Laksar Junction railway station (code LRJ) is a major railway station in Uttarakhand, the largest railway junction in the state. It opened in 1866 when the Awadh-Rohilkhand Railway line was extended to Saharanpur. It was first connected with city of Haridwar through branch line in 1886, when the Awadh and Rohilakhand Railway line was extended through Roorkee to Saharanpur, this was later extended to Dehradun in 1900.

==Overview==
The station serves Laksar city and environs. Laksar Junction is an A Category station under the Moradabad Division of the Northern Railway. It is one of the busiest stations in Uttarakhand in terms of frequency and the second largest in number of platforms.
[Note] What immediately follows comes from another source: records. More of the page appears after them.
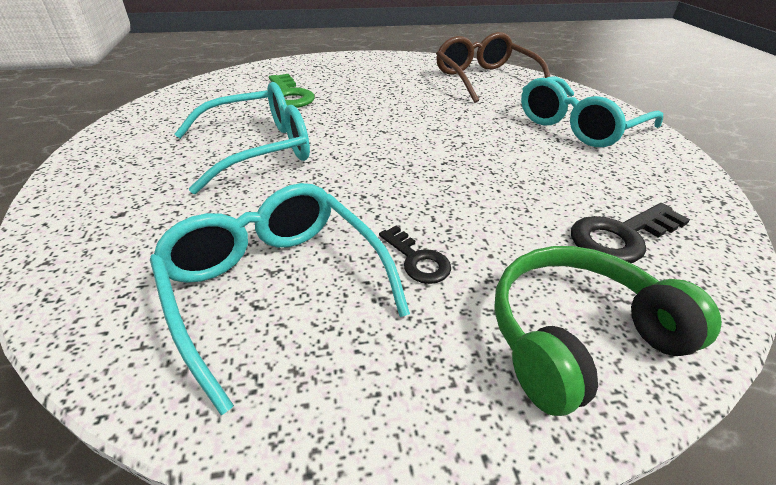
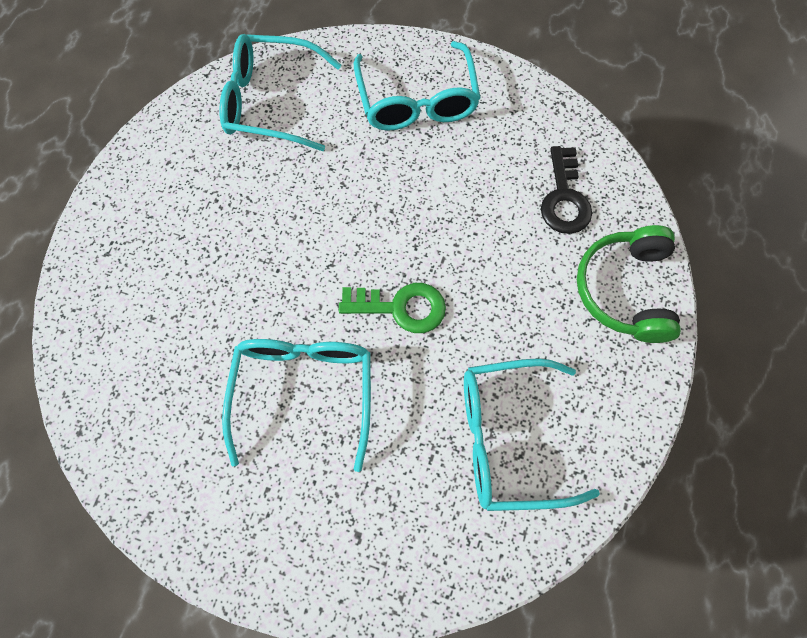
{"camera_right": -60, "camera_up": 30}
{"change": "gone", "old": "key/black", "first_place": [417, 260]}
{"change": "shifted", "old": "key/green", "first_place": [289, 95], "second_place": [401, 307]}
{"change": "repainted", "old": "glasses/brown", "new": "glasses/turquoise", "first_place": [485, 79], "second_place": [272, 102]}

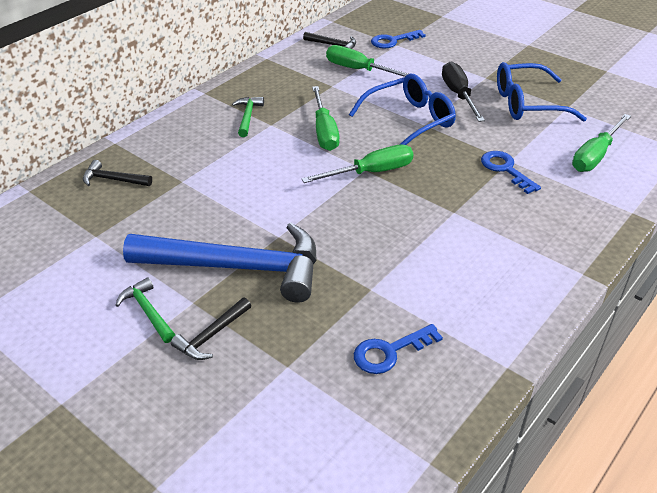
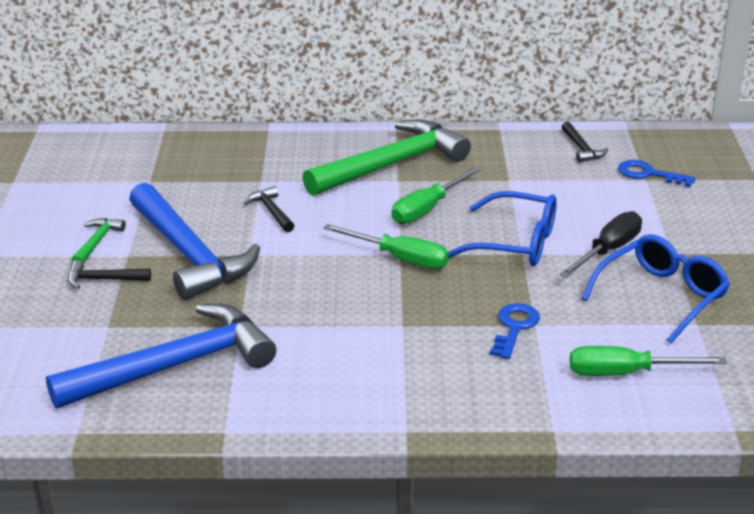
{"camera_right": 50, "camera_up": -10}
{"change": "gone", "old": "screwdriver/green", "first_place": [359, 70]}
{"change": "shifted", "old": "hammer/black", "first_place": [113, 179], "second_place": [271, 211]}
{"change": "swapped", "old": "key/blue", "new": "hammer/blue", "first_place": [390, 352], "second_place": [176, 365]}
{"change": "rotated", "old": "glasses/blue", "first_place": [527, 103], "second_place": [661, 296], "degrees": 90}
{"change": "scaled", "old": "hammer/green", "first_place": [248, 116], "second_place": [392, 164], "factor": 2.4}

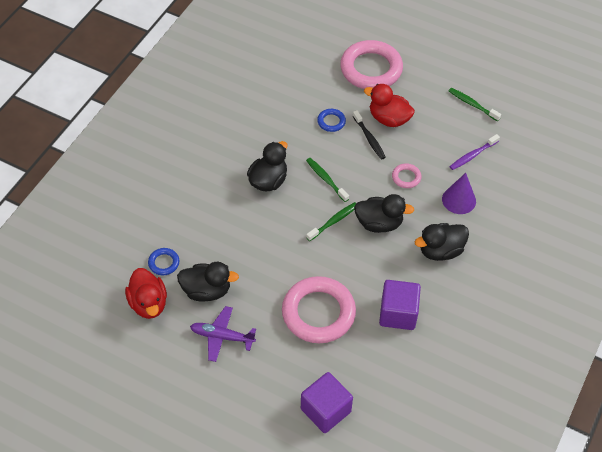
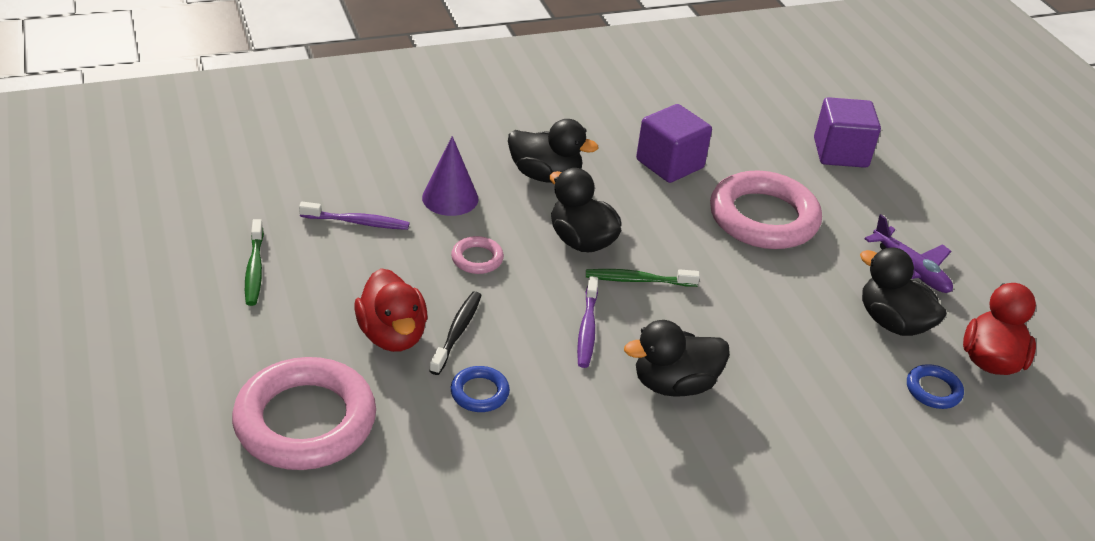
{"camera_right": -140, "camera_up": -15}
{"change": "repainted", "old": "toothbrush/green", "new": "toothbrush/purple", "first_place": [326, 179], "second_place": [587, 329]}

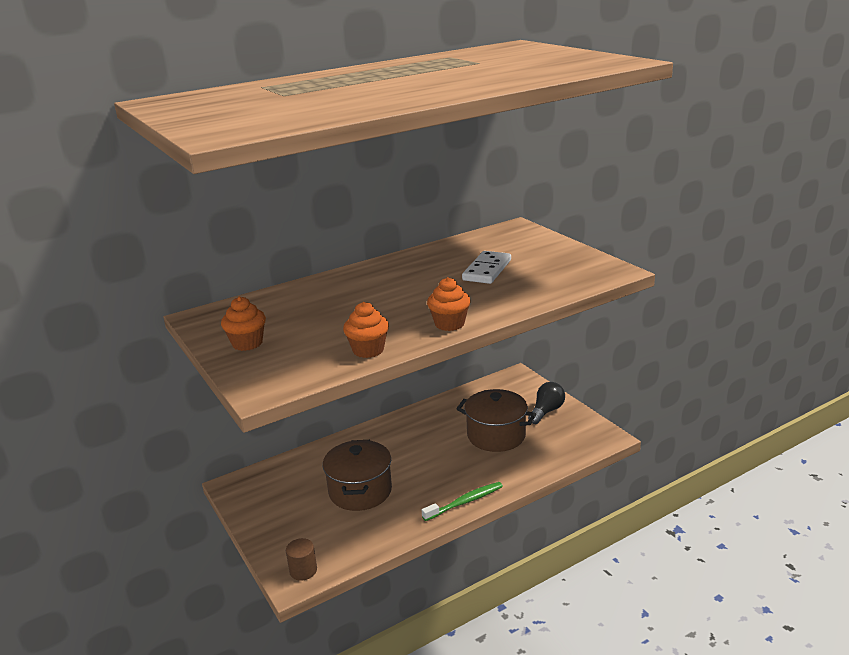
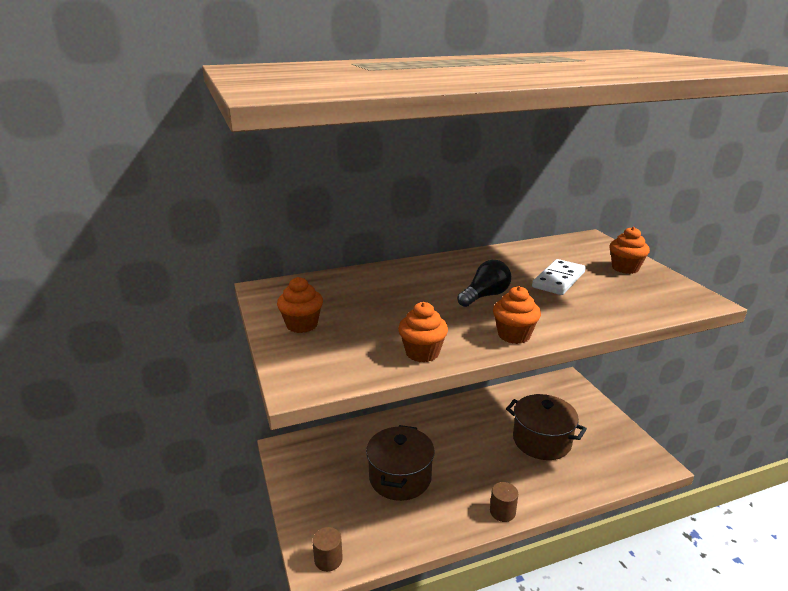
{"camera_right": 10, "camera_up": 0}
{"change": "new", "new": "cupcake/orange", "second_place": [625, 268]}
{"change": "shifted", "old": "light bulb/black", "first_place": [546, 411], "second_place": [485, 296]}
{"change": "swapped", "old": "toothbrush/green", "new": "cylinder/brown", "first_place": [465, 502], "second_place": [502, 512]}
This station has 6 platforms serving Mail/Express, Superfast Express, Garib Rath Express, Antyodaya Express and local trains passing.

The station has direct connectivity with major cities, including Delhi, Mumbai, Kolkata, Amritsar, Chandigarh, Meerut, Jabalpur, Lucknow, Agra, Guwahati, Surat, Prayagraj, Patna, Dhanbad, Gorakhpur, Darbhanga, Kamakhya, Kota, Jammu, Aligarh, Mathura, Ayodhya, Ramnagar, Kathgodam, Haridwar, Dehradun and Rishikesh. Nearly 90 trains stop at Laksar Junction on a daily, weekly or bi-weekly basis.

Laksar Junction railway station is located at the junction point of Dehradun, Saharanpur and Moradabad. It is an interchange station for the trains coming from Saharanpur, Dehradun, Haridwar and Rishikesh, including several trains such as Kanpur Central-Jammu Tawi Superfast Express, Kamakhya-Shri Mata Vaishno Devi Katra Express, Maur Dhawaj Express and Darbhanga-Jalandhar City Antyodaya Express.